■ ASSIGNMENT
Send back the listing, word for word.

::: DATA SUPPLIED :::

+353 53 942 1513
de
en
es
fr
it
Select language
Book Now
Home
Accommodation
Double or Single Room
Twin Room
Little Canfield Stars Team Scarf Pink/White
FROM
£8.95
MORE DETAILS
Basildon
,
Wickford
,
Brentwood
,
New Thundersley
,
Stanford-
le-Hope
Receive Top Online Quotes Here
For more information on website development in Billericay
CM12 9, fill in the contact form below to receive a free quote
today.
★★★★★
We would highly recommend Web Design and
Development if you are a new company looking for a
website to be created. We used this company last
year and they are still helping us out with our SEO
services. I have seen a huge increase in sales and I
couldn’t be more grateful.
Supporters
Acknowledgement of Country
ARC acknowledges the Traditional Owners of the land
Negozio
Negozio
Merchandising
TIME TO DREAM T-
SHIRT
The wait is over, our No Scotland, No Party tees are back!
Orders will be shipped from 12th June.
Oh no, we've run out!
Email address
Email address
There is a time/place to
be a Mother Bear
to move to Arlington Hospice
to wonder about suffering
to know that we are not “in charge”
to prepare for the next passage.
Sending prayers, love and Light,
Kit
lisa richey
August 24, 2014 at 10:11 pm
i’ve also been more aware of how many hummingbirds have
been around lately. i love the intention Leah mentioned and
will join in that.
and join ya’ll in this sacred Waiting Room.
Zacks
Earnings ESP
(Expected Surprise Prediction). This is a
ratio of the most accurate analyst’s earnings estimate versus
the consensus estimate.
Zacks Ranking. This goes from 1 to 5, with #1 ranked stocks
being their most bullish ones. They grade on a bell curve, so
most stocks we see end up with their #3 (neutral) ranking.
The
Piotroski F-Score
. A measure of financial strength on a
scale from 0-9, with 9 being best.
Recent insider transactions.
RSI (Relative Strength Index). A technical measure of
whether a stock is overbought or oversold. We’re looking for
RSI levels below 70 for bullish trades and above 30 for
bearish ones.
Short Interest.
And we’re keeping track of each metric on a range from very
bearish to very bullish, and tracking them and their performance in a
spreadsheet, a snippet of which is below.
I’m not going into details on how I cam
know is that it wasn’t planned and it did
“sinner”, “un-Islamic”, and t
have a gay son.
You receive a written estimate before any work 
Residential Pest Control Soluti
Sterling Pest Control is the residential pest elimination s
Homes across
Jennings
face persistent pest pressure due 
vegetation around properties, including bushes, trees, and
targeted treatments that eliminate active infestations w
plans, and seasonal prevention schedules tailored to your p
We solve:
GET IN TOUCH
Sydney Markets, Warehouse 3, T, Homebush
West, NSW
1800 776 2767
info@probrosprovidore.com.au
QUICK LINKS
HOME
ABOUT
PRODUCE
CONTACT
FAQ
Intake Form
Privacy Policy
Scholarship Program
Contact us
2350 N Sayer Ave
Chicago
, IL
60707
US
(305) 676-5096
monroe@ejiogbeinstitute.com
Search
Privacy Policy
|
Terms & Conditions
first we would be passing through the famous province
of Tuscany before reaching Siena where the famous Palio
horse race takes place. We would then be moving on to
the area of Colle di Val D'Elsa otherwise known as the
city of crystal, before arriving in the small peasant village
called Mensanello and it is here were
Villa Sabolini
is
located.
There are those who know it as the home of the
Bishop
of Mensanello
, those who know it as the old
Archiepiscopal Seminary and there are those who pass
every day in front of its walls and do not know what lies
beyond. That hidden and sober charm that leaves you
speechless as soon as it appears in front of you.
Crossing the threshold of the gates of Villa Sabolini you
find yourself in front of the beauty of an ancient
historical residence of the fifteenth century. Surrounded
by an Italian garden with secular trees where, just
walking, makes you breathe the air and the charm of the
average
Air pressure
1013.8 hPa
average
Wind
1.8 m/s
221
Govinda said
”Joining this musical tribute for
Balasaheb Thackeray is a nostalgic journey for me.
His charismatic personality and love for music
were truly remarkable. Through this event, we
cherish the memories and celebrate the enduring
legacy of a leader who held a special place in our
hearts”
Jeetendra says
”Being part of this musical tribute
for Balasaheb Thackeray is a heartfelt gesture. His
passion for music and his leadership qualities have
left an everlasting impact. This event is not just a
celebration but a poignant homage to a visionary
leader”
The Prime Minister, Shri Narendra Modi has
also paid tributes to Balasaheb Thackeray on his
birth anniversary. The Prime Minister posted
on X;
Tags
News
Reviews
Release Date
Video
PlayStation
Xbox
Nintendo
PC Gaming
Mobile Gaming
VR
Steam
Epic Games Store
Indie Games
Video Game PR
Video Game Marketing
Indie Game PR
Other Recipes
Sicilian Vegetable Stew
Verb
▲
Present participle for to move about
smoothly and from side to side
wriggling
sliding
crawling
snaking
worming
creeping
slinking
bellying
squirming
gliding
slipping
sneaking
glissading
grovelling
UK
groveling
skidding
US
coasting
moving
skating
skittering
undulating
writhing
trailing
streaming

:::

■ EXERCISE SOLUTION
+353 53 942 1513
de
en
es
fr
it
Select language
Book Now
Home
Accommodation
Double or Single Room
Twin Room
Little Canfield Stars Team Scarf Pink/White
FROM
£8.95
MORE DETAILS
Basildon
,
Wickford
,
Brentwood
,
New Thundersley
,
Stanford-
le-Hope
Receive Top Online Quotes Here
For more information on website development in Billericay
CM12 9, fill in the contact form below to receive a free quote
today.
★★★★★
We would highly recommend Web Design and
Development if you are a new company looking for a
website to be created. We used this company last
year and they are still helping us out with our SEO
services. I have seen a huge increase in sales and I
couldn’t be more grateful.
Supporters
Acknowledgement of Country
ARC acknowledges the Traditional Owners of the land
Negozio
Negozio
Merchandising
TIME TO DREAM T-
SHIRT
The wait is over, our No Scotland, No Party tees are back!
Orders will be shipped from 12th June.
Oh no, we've run out!
Email address
Email address
There is a time/place to
be a Mother Bear
to move to Arlington Hospice
to wonder about suffering
to know that we are not “in charge”
to prepare for the next passage.
Sending prayers, love and Light,
Kit
lisa richey
August 24, 2014 at 10:11 pm
i’ve also been more aware of how many hummingbirds have
been around lately. i love the intention Leah mentioned and
will join in that.
and join ya’ll in this sacred Waiting Room.
Zacks
Earnings ESP
(Expected Surprise Prediction). This is a
ratio of the most accurate analyst’s earnings estimate versus
the consensus estimate.
Zacks Ranking. This goes from 1 to 5, with #1 ranked stocks
being their most bullish ones. They grade on a bell curve, so
most stocks we see end up with their #3 (neutral) ranking.
The
Piotroski F-Score
. A measure of financial strength on a
scale from 0-9, with 9 being best.
Recent insider transactions.
RSI (Relative Strength Index). A technical measure of
whether a stock is overbought or oversold. We’re looking for
RSI levels below 70 for bullish trades and above 30 for
bearish ones.
Short Interest.
And we’re keeping track of each metric on a range from very
bearish to very bullish, and tracking them and their performance in a
spreadsheet, a snippet of which is below.
I’m not going into details on how I cam
know is that it wasn’t planned and it did
“sinner”, “un-Islamic”, and t
have a gay son.
You receive a written estimate before any work 
Residential Pest Control Soluti
Sterling Pest Control is the residential pest elimination s
Homes across
Jennings
face persistent pest pressure due 
vegetation around properties, including bushes, trees, and
targeted treatments that eliminate active infestations w
plans, and seasonal prevention schedules tailored to your p
We solve:
GET IN TOUCH
Sydney Markets, Warehouse 3, T, Homebush
West, NSW
1800 776 2767
info@probrosprovidore.com.au
QUICK LINKS
HOME
ABOUT
PRODUCE
CONTACT
FAQ
Intake Form
Privacy Policy
Scholarship Program
Contact us
2350 N Sayer Ave
Chicago
, IL
60707
US
(305) 676-5096
monroe@ejiogbeinstitute.com
Search
Privacy Policy
|
Terms & Conditions
first we would be passing through the famous province
of Tuscany before reaching Siena where the famous Palio
horse race takes place. We would then be moving on to
the area of Colle di Val D'Elsa otherwise known as the
city of crystal, before arriving in the small peasant village
called Mensanello and it is here were
Villa Sabolini
is
located.
There are those who know it as the home of the
Bishop
of Mensanello
, those who know it as the old
Archiepiscopal Seminary and there are those who pass
every day in front of its walls and do not know what lies
beyond. That hidden and sober charm that leaves you
speechless as soon as it appears in front of you.
Crossing the threshold of the gates of Villa Sabolini you
find yourself in front of the beauty of an ancient
historical residence of the fifteenth century. Surrounded
by an Italian garden with secular trees where, just
walking, makes you breathe the air and the charm of the
average
Air pressure
1013.8 hPa
average
Wind
1.8 m/s
221
Govinda said
”Joining this musical tribute for
Balasaheb Thackeray is a nostalgic journey for me.
His charismatic personality and love for music
were truly remarkable. Through this event, we
cherish the memories and celebrate the enduring
legacy of a leader who held a special place in our
hearts”
Jeetendra says
”Being part of this musical tribute
for Balasaheb Thackeray is a heartfelt gesture. His
passion for music and his leadership qualities have
left an everlasting impact. This event is not just a
celebration but a poignant homage to a visionary
leader”
The Prime Minister, Shri Narendra Modi has
also paid tributes to Balasaheb Thackeray on his
birth anniversary. The Prime Minister posted
on X;
Tags
News
Reviews
Release Date
Video
PlayStation
Xbox
Nintendo
PC Gaming
Mobile Gaming
VR
Steam
Epic Games Store
Indie Games
Video Game PR
Video Game Marketing
Indie Game PR
Other Recipes
Sicilian Vegetable Stew
Verb
▲
Present participle for to move about
smoothly and from side to side
wriggling
sliding
crawling
snaking
worming
creeping
slinking
bellying
squirming
gliding
slipping
sneaking
glissading
grovelling
UK
groveling
skidding
US
coasting
moving
skating
skittering
undulating
writhing
trailing
streaming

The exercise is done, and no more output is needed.